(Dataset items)
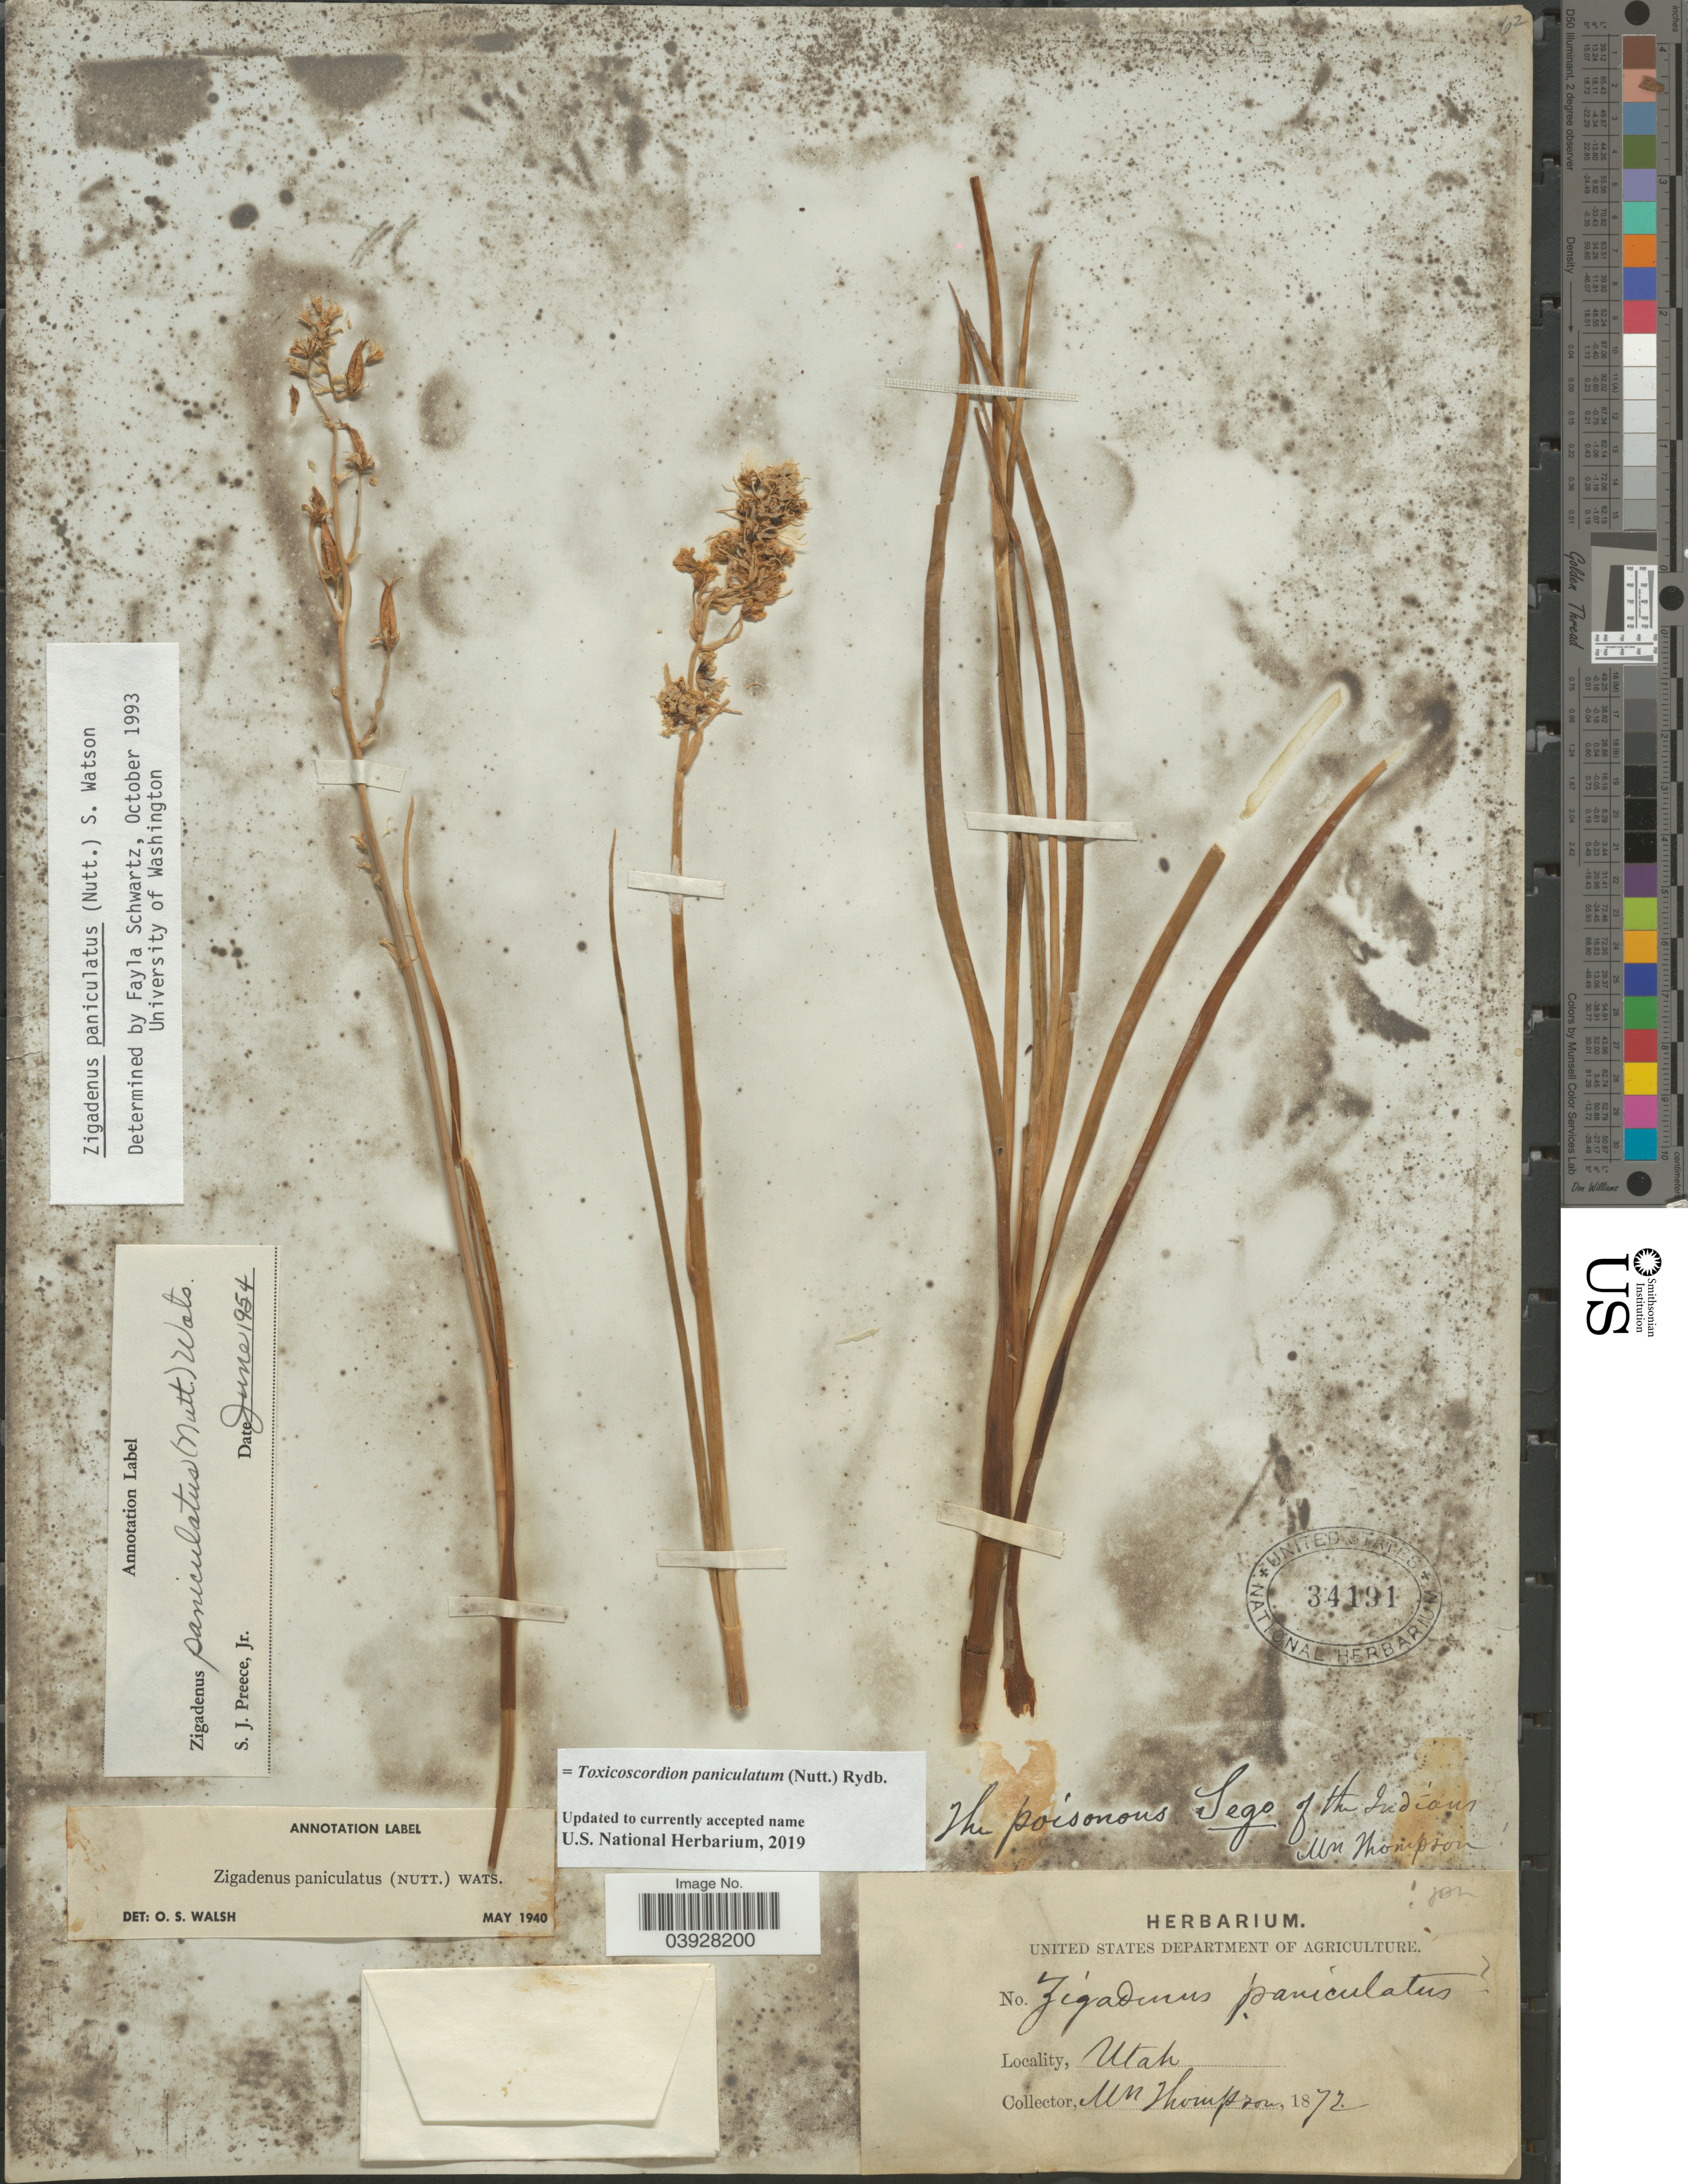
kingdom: Plantae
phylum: Tracheophyta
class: Liliopsida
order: Liliales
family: Melanthiaceae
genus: Toxicoscordion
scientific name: Toxicoscordion paniculatum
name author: (Nutt.) Rydb.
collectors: Thompson, --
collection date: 1872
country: United States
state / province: Utah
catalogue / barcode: US 34191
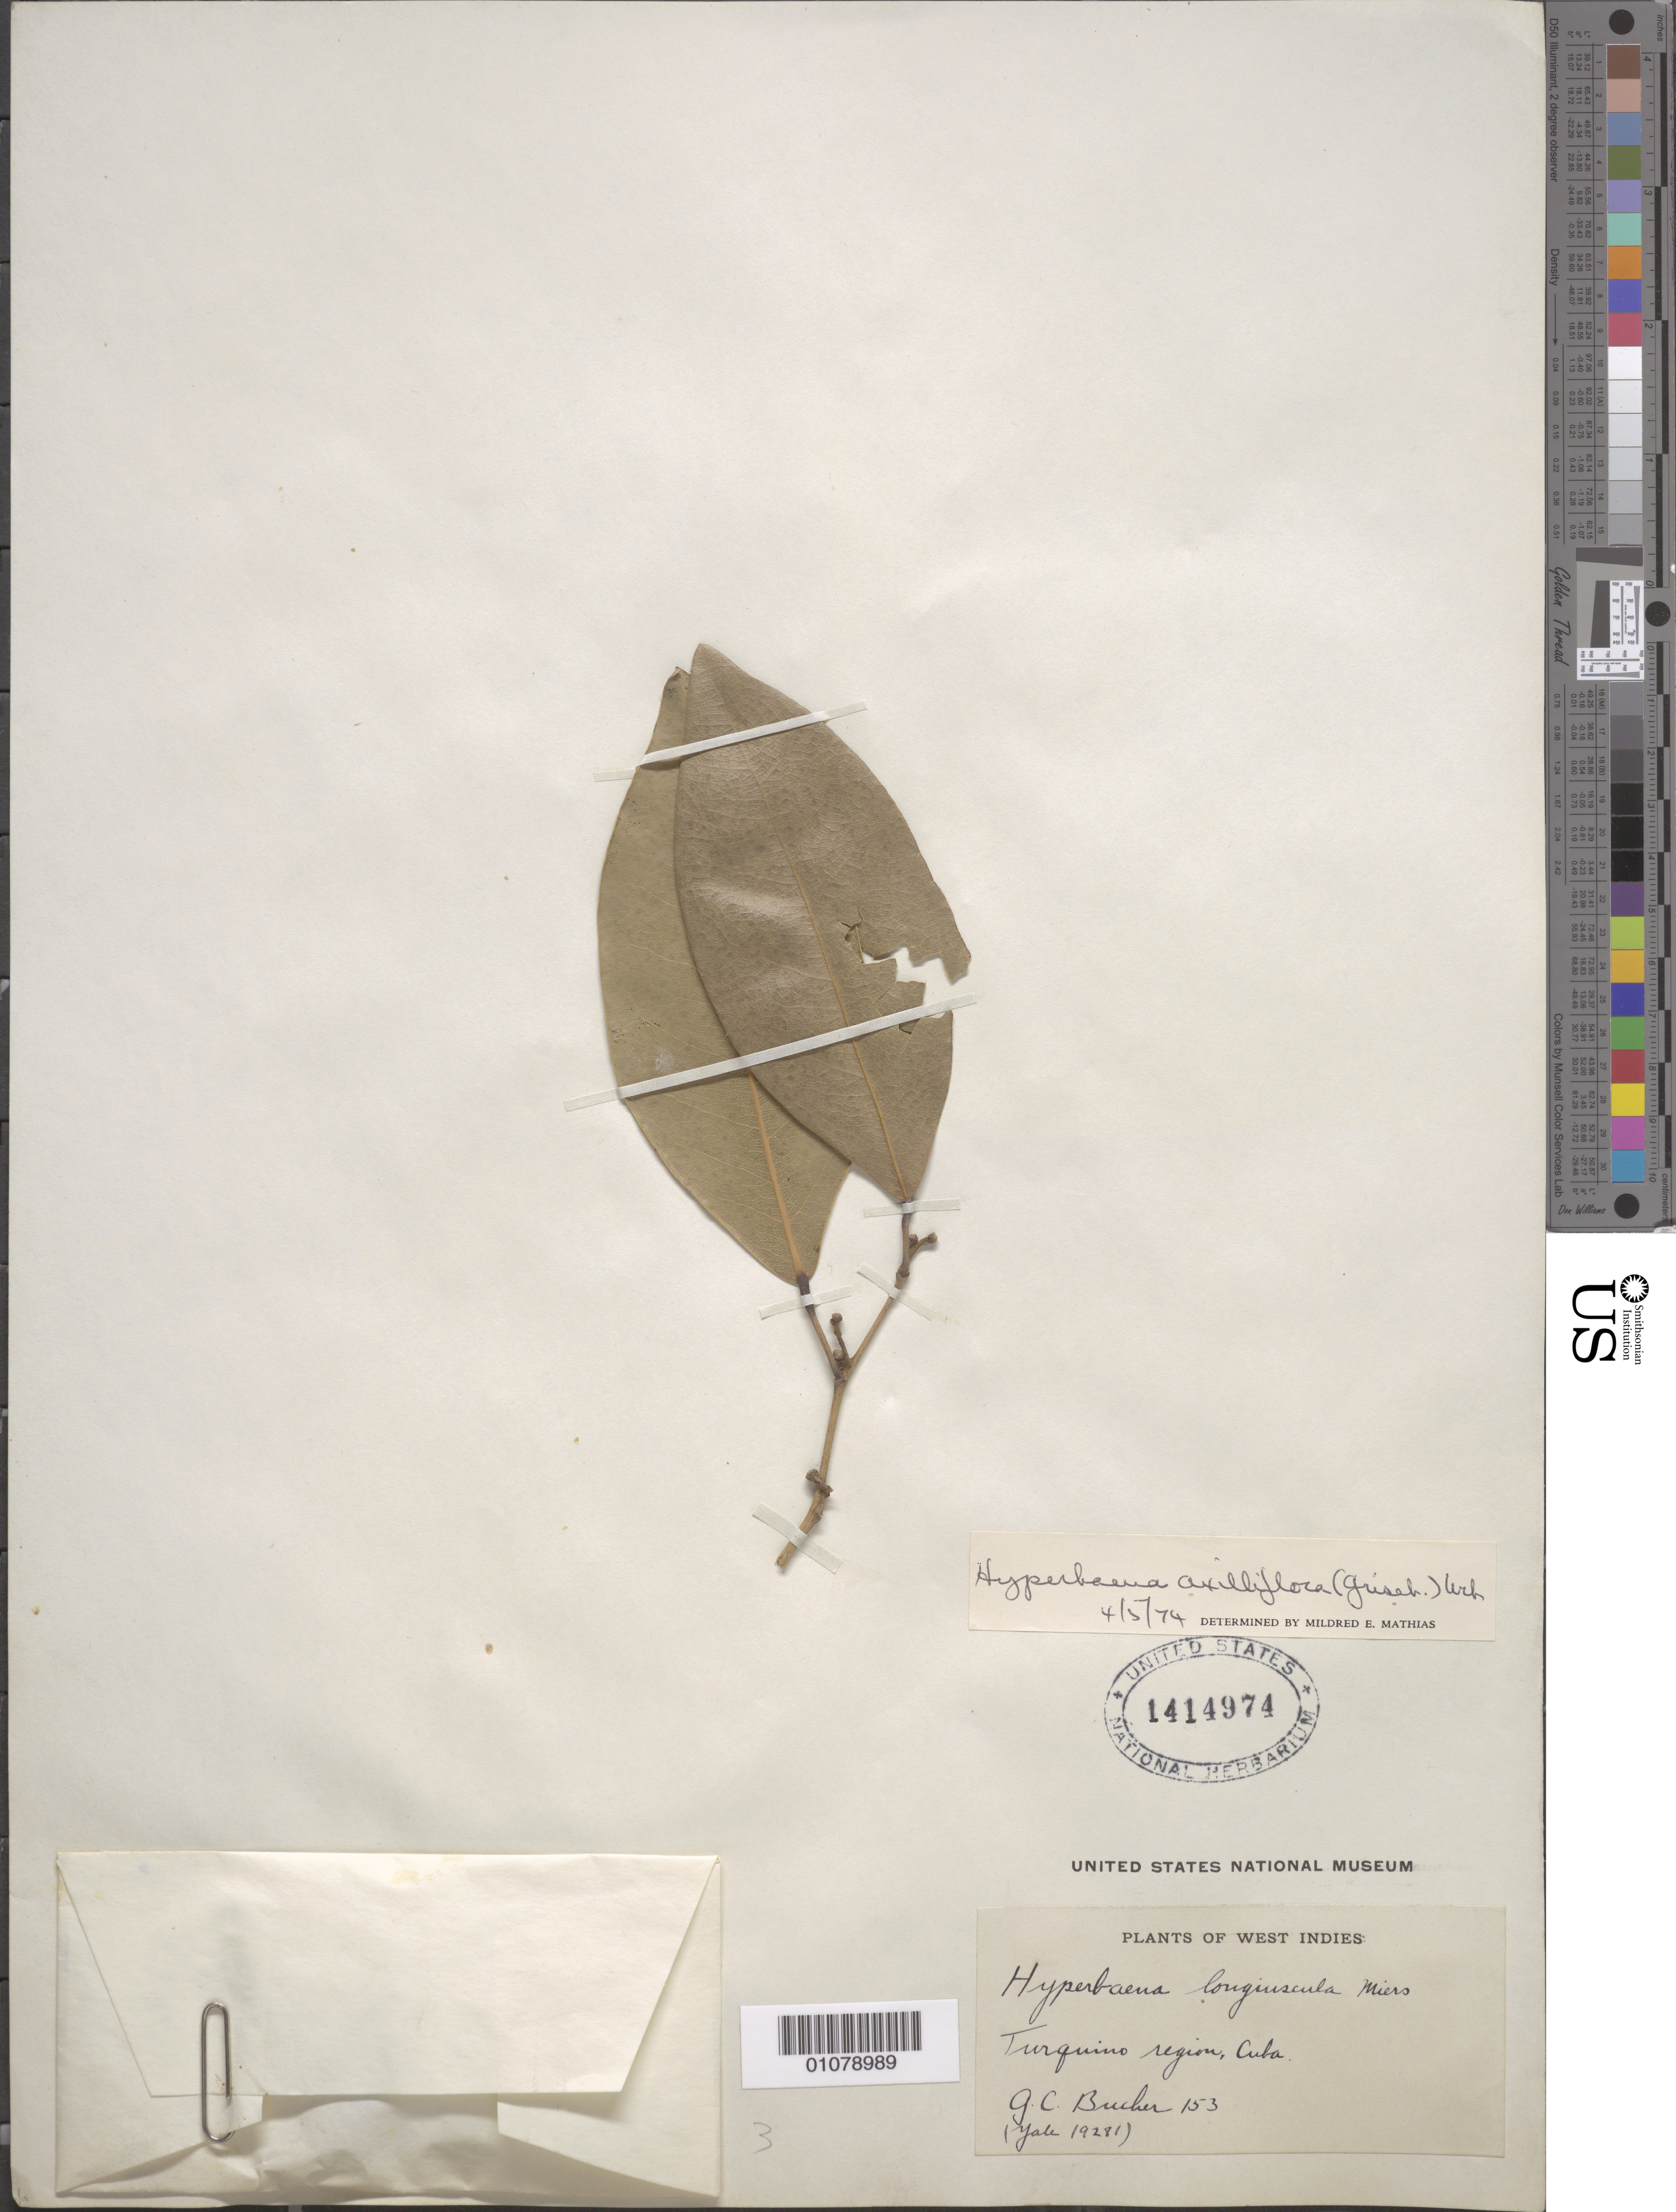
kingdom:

- **WHAT TO PRODUCE**:
Please write out every line of text from all the records above word for word, leaving the pictures out of your answer.

- **RESULT FOR THIS EXERCISE**:
kingdom: Plantae
phylum: Tracheophyta
class: Liliopsida
order: Liliales
family: Melanthiaceae
genus: Toxicoscordion
scientific name: Toxicoscordion paniculatum
name author: (Nutt.) Rydb.
collectors: Thompson, --
collection date: 1872
country: United States
state / province: Utah
catalogue / barcode: US 34191
kingdom:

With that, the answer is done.